20 de março, de 2023 | 14:50

Crônica: Histórias de seu Tomazim...

Nena de Castro *


A tarde ia embora sem pressa, enquanto o sol recolhia seus raios. Homens voltavam do campo, enxadas e foices nos ombros, enquanto as mulheres esquentavam a janta e já adiantavam o cozimento do cará, aipim ou inhame que seriam comidos antes de dormir, com melado. A noite engoliu o que restava da claridade, as galinhas foram procurando os poleiros, o gado se ajeitava para passar a noite...Contudo, o terreiro do casarão estava numa animação só, era sexta-feira, dia de ouvir e contar Histórias.

A meninada se assentava no chão do terreiro, as mulheres se abancavam nos caixotes, bancos, troncos. Os rapazes aproveitavam a oportunidade de sentar perto das moças, havia trocas de risos e olhares, os olhos falavam pelos apaixonados e diziam de amor e desejos. Às vezes aparecia batata assada, um pé de moleque, pedaços de broa e até uma garrafa de pinga.

Zé Buião, o violeiro, tocava uma canção bonita e cantava e o povo fazia coro. E aí o velho preto Tomazim se levantava e começava a narrar seus causos e histórias que faziam a moçada se arrepiar de medo ou viajar no encantamento da palavra narrada. A voz potente e ritmada do contador envolvia a todos os moradores da redondeza:
“No tempo em que o tempo tinha mais tempo, havia em São José do Alto, um homi ruim, mas tão ruim, tão danado, que todos tinham medo dele. Era o coroné Setembrino, rico, poderoso, dono de muitas cabeças de gado, de muita terra, de muitas plantações de café... Andava sempre armado e cercado de jagunços.

O homi num tinha medo de nada, não gostava de ninguém, não tinha amor nem temor a Deus, nosso Sinhô. Tomava a terra dos outros, matava o dono e a famia, dizia qui era pra mode ninguém recramá. Muitos mortos, muitas famílias fugindo quando dava tempo, muitas donzelas desgraçadas pelo mardito. Sempre com seu chicote na mão, quando não gostava de arguma coisa que o outro dizia, jogava o chicote e laçava a pessoa, que caía no chão. Então dava uma surra, pisava com o cavalo ou deixava pros jagunço judiá! Dizia o povo que o Cão andava em sua garupa, ninguém o desafiava.

No outro lado do rio, numa tapera veia, vivia Sô Dito. Era um veio pobre, vivia só, mas tinha um coração bão, não negava a ninguém as bananas e laranjas do quintá repartindo o pouco que pissuía com quem precisava. Gostava de conversá com quem passava, dizia ditos engraçados, cheios de sabedoria. Quando ganhava algumas peças de roupa usada, afirmava que se a roupa fosse grande, ele “crescia”. Se fosse pequena, ele “encolhia”.

Adoeceu Sô Dito e ficou ruim mess. O cumpadi Jeremia ia todo dia ver o amigo, limpar a tapera, levar um mingau... Sô Dito só piorava, emagrecia mais e mais e a tosse não o largava.

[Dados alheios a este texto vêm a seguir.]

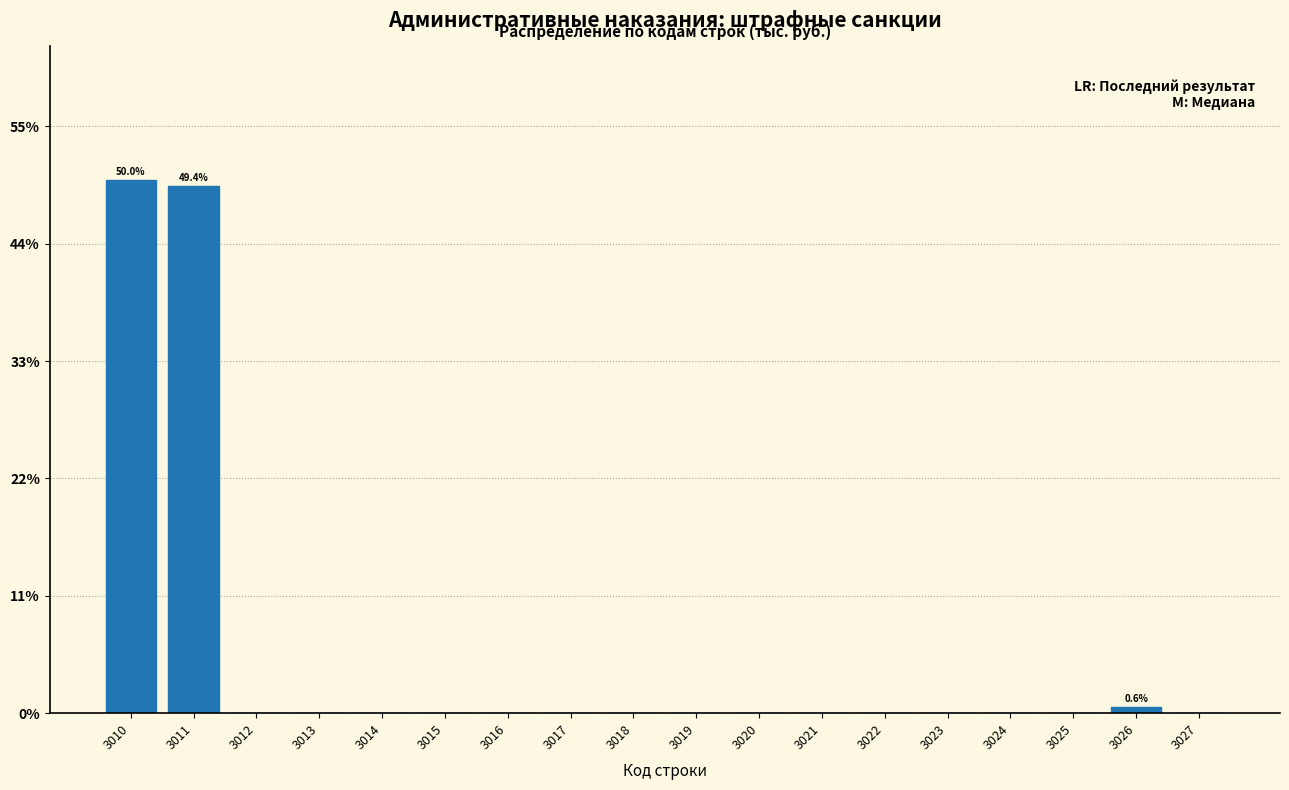

Reading left to right, extract all data points from this chart.

3010=50.0	3011=49.4	3012=0.0	3013=0.0	3014=0.0	3015=0.0	3016=0.0	3017=0.0	3018=0.0	3019=0.0	3020=0.0	3021=0.0	3022=0.0	3023=0.0	3024=0.0	3025=0.0	3026=0.6	3027=0.0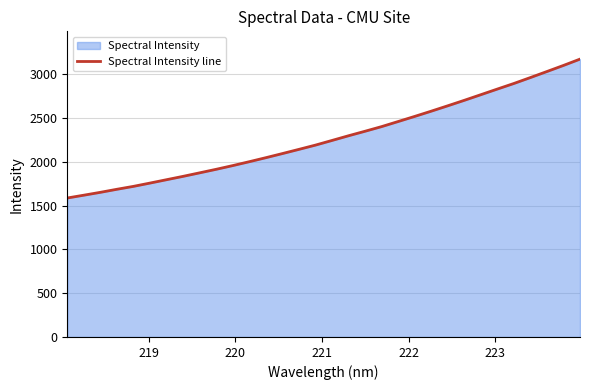

What is the difference between the maximum and minimum values?

1586.1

Um dia ele falou: assossegue, cumpadi Jeremia, eu só vou morrer no dia e hora em que o coroné Setembrino morrer. Pois enquanto o capeta carrega ele pros inferno, os anjo me leva pro céu.

Pois então aconteceu um dia que um o coroné foi usar o chicote em um caboco, esse sacou uma garrucha que tava escondida e acertou o homi. Que caiu do cavalo, ficou com o pé preso no estribo e foi arrastado pra bem longe. Correram atrás, mas quando pararam o animal, o coroné dava seu último suspiro. Morreu o trem ruim. E na cabana, na mesma hora, Sô Dito entregou a alma ao Criador.